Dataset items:
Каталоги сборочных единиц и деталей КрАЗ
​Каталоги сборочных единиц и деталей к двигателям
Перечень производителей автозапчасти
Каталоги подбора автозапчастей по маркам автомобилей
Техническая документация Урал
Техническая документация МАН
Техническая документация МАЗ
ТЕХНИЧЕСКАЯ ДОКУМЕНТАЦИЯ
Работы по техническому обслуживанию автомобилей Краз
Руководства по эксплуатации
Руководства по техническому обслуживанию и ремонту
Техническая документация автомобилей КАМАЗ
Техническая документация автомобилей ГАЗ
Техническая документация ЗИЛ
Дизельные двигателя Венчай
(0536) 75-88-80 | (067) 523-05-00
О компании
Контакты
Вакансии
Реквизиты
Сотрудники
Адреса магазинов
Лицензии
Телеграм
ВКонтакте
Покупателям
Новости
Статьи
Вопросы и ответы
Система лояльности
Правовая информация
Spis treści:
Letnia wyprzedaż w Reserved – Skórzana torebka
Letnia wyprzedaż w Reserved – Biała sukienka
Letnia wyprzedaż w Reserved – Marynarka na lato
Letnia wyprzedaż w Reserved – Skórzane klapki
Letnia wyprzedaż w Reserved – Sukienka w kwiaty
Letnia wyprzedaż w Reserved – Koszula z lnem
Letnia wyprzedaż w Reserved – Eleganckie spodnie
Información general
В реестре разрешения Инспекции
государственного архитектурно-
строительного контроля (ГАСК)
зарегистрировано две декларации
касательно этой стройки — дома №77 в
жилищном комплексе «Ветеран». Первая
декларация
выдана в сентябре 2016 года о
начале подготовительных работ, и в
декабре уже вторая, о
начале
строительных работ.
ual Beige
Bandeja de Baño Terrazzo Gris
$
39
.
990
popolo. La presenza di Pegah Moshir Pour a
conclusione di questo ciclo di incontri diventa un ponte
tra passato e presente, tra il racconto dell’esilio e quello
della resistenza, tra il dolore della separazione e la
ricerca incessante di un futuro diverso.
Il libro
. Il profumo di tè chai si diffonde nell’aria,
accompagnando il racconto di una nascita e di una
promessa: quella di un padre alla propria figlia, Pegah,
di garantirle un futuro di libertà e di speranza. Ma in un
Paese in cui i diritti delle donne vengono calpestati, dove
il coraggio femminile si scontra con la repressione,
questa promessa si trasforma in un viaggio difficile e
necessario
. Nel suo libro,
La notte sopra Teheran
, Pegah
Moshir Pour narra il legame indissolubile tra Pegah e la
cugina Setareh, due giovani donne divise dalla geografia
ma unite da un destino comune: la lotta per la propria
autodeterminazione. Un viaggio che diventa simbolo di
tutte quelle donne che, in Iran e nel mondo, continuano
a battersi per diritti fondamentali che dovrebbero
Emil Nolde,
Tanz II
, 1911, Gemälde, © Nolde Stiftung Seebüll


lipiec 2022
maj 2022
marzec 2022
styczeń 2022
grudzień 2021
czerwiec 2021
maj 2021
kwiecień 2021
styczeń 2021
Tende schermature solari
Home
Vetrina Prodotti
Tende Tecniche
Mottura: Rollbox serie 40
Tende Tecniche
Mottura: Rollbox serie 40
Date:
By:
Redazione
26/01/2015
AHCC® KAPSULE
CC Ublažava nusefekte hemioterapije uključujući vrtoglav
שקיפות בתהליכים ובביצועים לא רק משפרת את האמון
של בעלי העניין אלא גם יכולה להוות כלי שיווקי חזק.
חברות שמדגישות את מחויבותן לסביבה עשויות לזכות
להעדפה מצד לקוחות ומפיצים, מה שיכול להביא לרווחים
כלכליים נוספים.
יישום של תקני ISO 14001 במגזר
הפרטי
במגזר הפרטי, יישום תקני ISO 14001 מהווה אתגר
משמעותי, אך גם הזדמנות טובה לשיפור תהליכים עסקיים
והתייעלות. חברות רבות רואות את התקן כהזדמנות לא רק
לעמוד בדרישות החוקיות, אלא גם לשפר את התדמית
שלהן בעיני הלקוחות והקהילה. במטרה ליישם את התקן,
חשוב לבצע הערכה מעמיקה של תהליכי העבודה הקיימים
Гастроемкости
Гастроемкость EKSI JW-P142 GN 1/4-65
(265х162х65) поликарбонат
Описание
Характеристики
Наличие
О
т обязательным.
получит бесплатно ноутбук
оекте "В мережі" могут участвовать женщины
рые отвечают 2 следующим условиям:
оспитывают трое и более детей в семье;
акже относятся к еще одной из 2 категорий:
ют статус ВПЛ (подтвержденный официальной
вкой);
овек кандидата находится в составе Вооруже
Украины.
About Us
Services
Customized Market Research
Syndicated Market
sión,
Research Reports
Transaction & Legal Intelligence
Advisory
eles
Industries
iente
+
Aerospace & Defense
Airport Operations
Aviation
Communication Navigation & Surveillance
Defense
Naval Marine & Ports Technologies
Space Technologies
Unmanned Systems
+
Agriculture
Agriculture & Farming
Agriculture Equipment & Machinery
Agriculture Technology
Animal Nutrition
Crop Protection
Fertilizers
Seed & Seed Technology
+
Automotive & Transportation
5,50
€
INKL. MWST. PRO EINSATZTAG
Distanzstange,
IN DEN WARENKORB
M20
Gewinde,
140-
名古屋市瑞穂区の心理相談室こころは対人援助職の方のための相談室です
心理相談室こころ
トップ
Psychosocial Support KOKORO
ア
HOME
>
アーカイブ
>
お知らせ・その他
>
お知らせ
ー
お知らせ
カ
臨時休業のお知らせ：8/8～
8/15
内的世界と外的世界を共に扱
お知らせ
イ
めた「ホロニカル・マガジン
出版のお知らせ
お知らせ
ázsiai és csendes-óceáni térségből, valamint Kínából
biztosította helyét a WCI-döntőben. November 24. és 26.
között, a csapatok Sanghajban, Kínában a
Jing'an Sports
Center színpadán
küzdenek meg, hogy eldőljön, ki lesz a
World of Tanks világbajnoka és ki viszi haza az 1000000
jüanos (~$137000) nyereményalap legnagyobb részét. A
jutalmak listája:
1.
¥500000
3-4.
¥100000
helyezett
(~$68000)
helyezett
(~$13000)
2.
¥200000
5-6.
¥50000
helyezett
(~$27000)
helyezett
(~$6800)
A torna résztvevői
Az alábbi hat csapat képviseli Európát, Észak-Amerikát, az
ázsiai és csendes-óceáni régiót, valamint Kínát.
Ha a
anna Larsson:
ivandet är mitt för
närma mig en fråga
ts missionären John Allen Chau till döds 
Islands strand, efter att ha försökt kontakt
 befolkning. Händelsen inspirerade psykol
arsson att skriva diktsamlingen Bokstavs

What you should do
Copy every line of the records above word for word, with nothing left out or changed.

Result for this task
Каталоги сборочных единиц и деталей КрАЗ
​Каталоги сборочных единиц и деталей к двигателям
Перечень производителей автозапчасти
Каталоги подбора автозапчастей по маркам автомобилей
Техническая документация Урал
Техническая документация МАН
Техническая документация МАЗ
ТЕХНИЧЕСКАЯ ДОКУМЕНТАЦИЯ
Работы по техническому обслуживанию автомобилей Краз
Руководства по эксплуатации
Руководства по техническому обслуживанию и ремонту
Техническая документация автомобилей КАМАЗ
Техническая документация автомобилей ГАЗ
Техническая документация ЗИЛ
Дизельные двигателя Венчай
(0536) 75-88-80 | (067) 523-05-00
О компании
Контакты
Вакансии
Реквизиты
Сотрудники
Адреса магазинов
Лицензии
Телеграм
ВКонтакте
Покупателям
Новости
Статьи
Вопросы и ответы
Система лояльности
Правовая информация
Spis treści:
Letnia wyprzedaż w Reserved – Skórzana torebka
Letnia wyprzedaż w Reserved – Biała sukienka
Letnia wyprzedaż w Reserved – Marynarka na lato
Letnia wyprzedaż w Reserved – Skórzane klapki
Letnia wyprzedaż w Reserved – Sukienka w kwiaty
Letnia wyprzedaż w Reserved – Koszula z lnem
Letnia wyprzedaż w Reserved – Eleganckie spodnie
Información general
В реестре разрешения Инспекции
государственного архитектурно-
строительного контроля (ГАСК)
зарегистрировано две декларации
касательно этой стройки — дома №77 в
жилищном комплексе «Ветеран». Первая
декларация
выдана в сентябре 2016 года о
начале подготовительных работ, и в
декабре уже вторая, о
начале
строительных работ.
ual Beige
Bandeja de Baño Terrazzo Gris
$
39
.
990
popolo. La presenza di Pegah Moshir Pour a
conclusione di questo ciclo di incontri diventa un ponte
tra passato e presente, tra il racconto dell’esilio e quello
della resistenza, tra il dolore della separazione e la
ricerca incessante di un futuro diverso.
Il libro
. Il profumo di tè chai si diffonde nell’aria,
accompagnando il racconto di una nascita e di una
promessa: quella di un padre alla propria figlia, Pegah,
di garantirle un futuro di libertà e di speranza. Ma in un
Paese in cui i diritti delle donne vengono calpestati, dove
il coraggio femminile si scontra con la repressione,
questa promessa si trasforma in un viaggio difficile e
necessario
. Nel suo libro,
La notte sopra Teheran
, Pegah
Moshir Pour narra il legame indissolubile tra Pegah e la
cugina Setareh, due giovani donne divise dalla geografia
ma unite da un destino comune: la lotta per la propria
autodeterminazione. Un viaggio che diventa simbolo di
tutte quelle donne che, in Iran e nel mondo, continuano
a battersi per diritti fondamentali che dovrebbero
Emil Nolde,
Tanz II
, 1911, Gemälde, © Nolde Stiftung Seebüll


lipiec 2022
maj 2022
marzec 2022
styczeń 2022
grudzień 2021
czerwiec 2021
maj 2021
kwiecień 2021
styczeń 2021
Tende schermature solari
Home
Vetrina Prodotti
Tende Tecniche
Mottura: Rollbox serie 40
Tende Tecniche
Mottura: Rollbox serie 40
Date:
By:
Redazione
26/01/2015
AHCC® KAPSULE
CC Ublažava nusefekte hemioterapije uključujući vrtoglav
שקיפות בתהליכים ובביצועים לא רק משפרת את האמון
של בעלי העניין אלא גם יכולה להוות כלי שיווקי חזק.
חברות שמדגישות את מחויבותן לסביבה עשויות לזכות
להעדפה מצד לקוחות ומפיצים, מה שיכול להביא לרווחים
כלכליים נוספים.
יישום של תקני ISO 14001 במגזר
הפרטי
במגזר הפרטי, יישום תקני ISO 14001 מהווה אתגר
משמעותי, אך גם הזדמנות טובה לשיפור תהליכים עסקיים
והתייעלות. חברות רבות רואות את התקן כהזדמנות לא רק
לעמוד בדרישות החוקיות, אלא גם לשפר את התדמית
שלהן בעיני הלקוחות והקהילה. במטרה ליישם את התקן,
חשוב לבצע הערכה מעמיקה של תהליכי העבודה הקיימים
Гастроемкости
Гастроемкость EKSI JW-P142 GN 1/4-65
(265х162х65) поликарбонат
Описание
Характеристики
Наличие
О
т обязательным.
получит бесплатно ноутбук
оекте "В мережі" могут участвовать женщины
рые отвечают 2 следующим условиям:
оспитывают трое и более детей в семье;
акже относятся к еще одной из 2 категорий:
ют статус ВПЛ (подтвержденный официальной
вкой);
овек кандидата находится в составе Вооруже
Украины.
About Us
Services
Customized Market Research
Syndicated Market
sión,
Research Reports
Transaction & Legal Intelligence
Advisory
eles
Industries
iente
+
Aerospace & Defense
Airport Operations
Aviation
Communication Navigation & Surveillance
Defense
Naval Marine & Ports Technologies
Space Technologies
Unmanned Systems
+
Agriculture
Agriculture & Farming
Agriculture Equipment & Machinery
Agriculture Technology
Animal Nutrition
Crop Protection
Fertilizers
Seed & Seed Technology
+
Automotive & Transportation
5,50
€
INKL. MWST. PRO EINSATZTAG
Distanzstange,
IN DEN WARENKORB
M20
Gewinde,
140-
名古屋市瑞穂区の心理相談室こころは対人援助職の方のための相談室です
心理相談室こころ
トップ
Psychosocial Support KOKORO
ア
HOME
>
アーカイブ
>
お知らせ・その他
>
お知らせ
ー
お知らせ
カ
臨時休業のお知らせ：8/8～
8/15
内的世界と外的世界を共に扱
お知らせ
イ
めた「ホロニカル・マガジン
出版のお知らせ
お知らせ
ázsiai és csendes-óceáni térségből, valamint Kínából
biztosította helyét a WCI-döntőben. November 24. és 26.
között, a csapatok Sanghajban, Kínában a
Jing'an Sports
Center színpadán
küzdenek meg, hogy eldőljön, ki lesz a
World of Tanks világbajnoka és ki viszi haza az 1000000
jüanos (~$137000) nyereményalap legnagyobb részét. A
jutalmak listája:
1.
¥500000
3-4.
¥100000
helyezett
(~$68000)
helyezett
(~$13000)
2.
¥200000
5-6.
¥50000
helyezett
(~$27000)
helyezett
(~$6800)
A torna résztvevői
Az alábbi hat csapat képviseli Európát, Észak-Amerikát, az
ázsiai és csendes-óceáni régiót, valamint Kínát.
Ha a
anna Larsson:
ivandet är mitt för
närma mig en fråga
ts missionären John Allen Chau till döds 
Islands strand, efter att ha försökt kontakt
 befolkning. Händelsen inspirerade psykol
arsson att skriva diktsamlingen Bokstavs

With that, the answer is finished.